The writers weave intrigue, suspense and controversy into tales of illness, abuse and even murder. The launch was held at BookXcess in Tropicana Gardens Mall last Saturday (December 17).

Shashini Vijaya Kumar, 14, wrote about peer pressure and the desire for acceptance in her story, ‘More Like a Girl’. “I felt the need to write about gender issues because I have always believed that Malaysians, especially the younger generation, need more voices when it comes to issues regarding the LGBTQ+ community.

“There are far too many incidents of violence and disrespect towards the transgender people of this country, and it is setting an execrable example for Malaysian children, while threatening their safety as well.

“Often people are restrained from expressing who they truly are and living the way they want. It takes away their voice and strips them of their identity. I hope that my story provides support and comfort to the people growing up in this country, where sometimes merely being yourself is forbidden and dehumanised,” she said.

As this is her first foray into publishing, Shashini admitted being nervous about what others might think of her writing, especially since her story highlights experiences she has not gone through. “I can only hope that I was able to properly capture the feelings of people who relate to my story in any way.”

Lim Xi, 13, echoes her sentiments seeing as this city boy wrote a story from the perspective of a Malay kampung boy in his story titled Ayah. He chose this character because it was the best way to stay grounded within the local culture and people.

(L-R) Shashini Vijaya Kumar, Lim Xi, and Natasha Lynn Amran, three of the authors featured in the collection. – Pics courtesy of Junior Writers Programme

“With nothing big happening in the kampung in my story, I could focus more intimately on the characters and their dynamics.
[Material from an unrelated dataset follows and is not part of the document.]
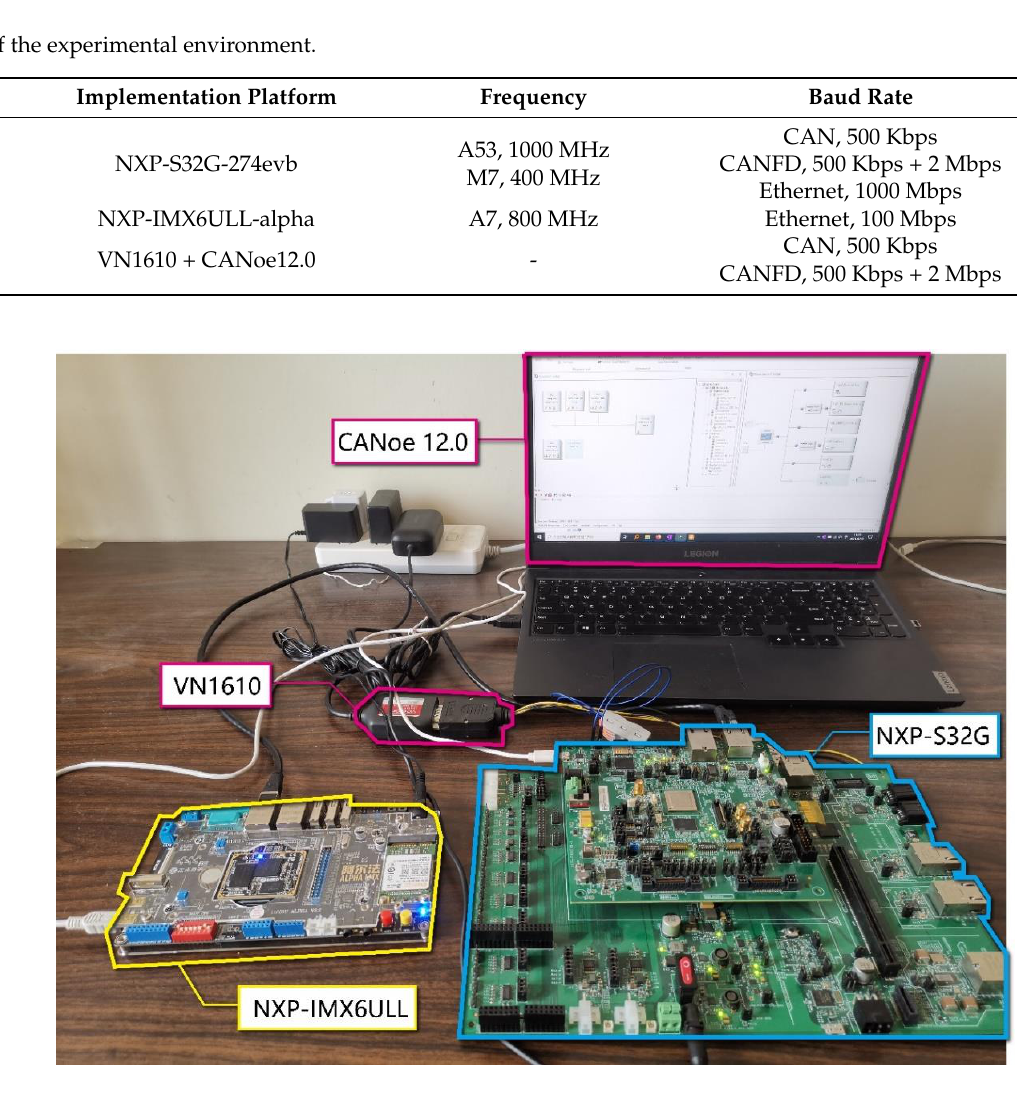
Figure 10. Experimental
Another reason for writing about a Malay kid in the kampung is that my hometown has always been the city, so this gave me a chance to explore something different,” he explained.
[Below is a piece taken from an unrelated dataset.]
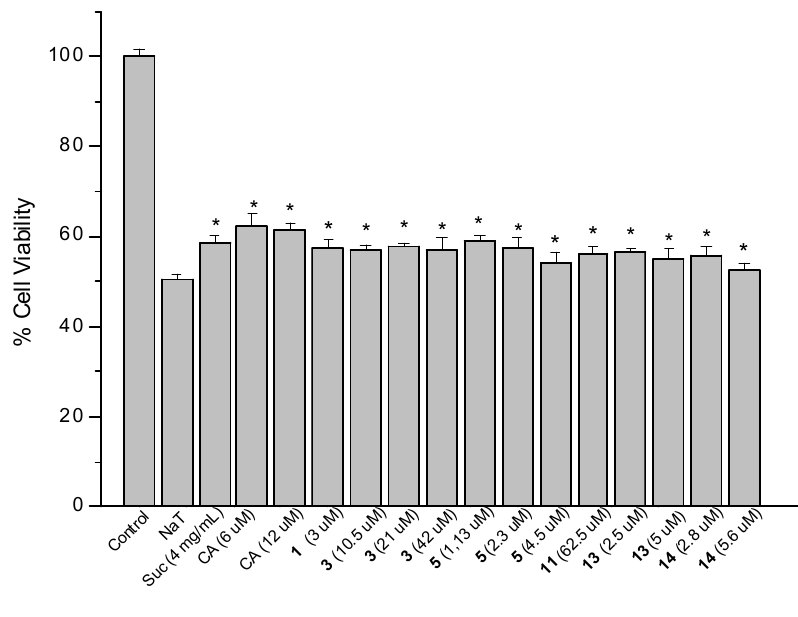
Figure 2. Effect of pre-treatment during 60 min with the reference compound sucralfate ( Suc ), carnosic acid ( CA ) and derivatives 1 , 3 , 5 , 11 , 13 and 14 followed by an incubation during 30 min with 10 mM NaT on the viability of AGS cells determined by the neutral red uptake assay. Each value represents the mean ± SD of three different experiments in quadruplicate. ANOVA followed by Dunnett’s multiple comparison test. * p < 0.05 compared to NaT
Lim Xi relied on anecdotes from friends who would visit their kampung regularly for a perspective on life in the village. He also decided to set the story in a fishing village because one of his closest friends comes from a coastal kampung. “Of course, with my friend not going to the school within the kampung, I had to research that part, but it wasn’t difficult,” he said.

There was not much for Natasha Lynn Amran to search on the internet for her story. Her story titled ‘Things Not Said’ is about a girl dealing with her alcoholic single mum. Instead, she tried to put herself in the protagonist’s shoes. She also researched health problems and symptoms so that her story would sound realistic.

The 14-year-old believes that many people across the world would have the same problem as her protagonist who is frustrated at having to be the parent and look after her mother.

Secrets & Lies is the culmination of a seven-month writing programme conducted by writer/editor/trainer Brigitte Rozario. The 20 young writers took part in her Junior Writers Programme, held from January to July this year.

Rozario praised the young writers, applauding them for their creativity and perseverance. “The writers struggled initially to come up with story ideas for the theme. Nonetheless, they pulled through and delivered stories about family, friends and the community. Some stories challenge us to think about how we treat others and our expectations of others. The junior writers did well to dig deep and flesh out the characters in their stories.”

Helena Aysera Hishamuddin Hud and Zizou Looi of Junior Writers 2021 present the mock cheque to Thrive Well’s Michelle Lim. – Pic courtesy of Junior Writers Programme

The programme, held every year, aims to encourage youngsters to write short stories and learn the art of storytelling. Lessons include the basics of fiction writing, including introduction, conclusion, dialogue, characters, descriptions, and editing. This is the fifth book produced by the Junior Writers Programme. The past books are: Spiral Through Time (2018), Writing KL (2019), Lives Under Lockdown (2020), and Trouble Started (2021).

At the launch, last year’s Junior Writers also presented Thrive Well with a cheque for RM1,357.30. The amount was the total royalties from the sales of Trouble Started. Michelle Lim, Head of Partnership, Thrive Well, was on hand to receive the cheque for the organisation’s community centres serving the underprivileged.

Secrets & Lies, priced at RM31.90, is available at BookXcess. Royalties from the sale of the books go to Thrive Well’s (formerly SOLS Health) community centres.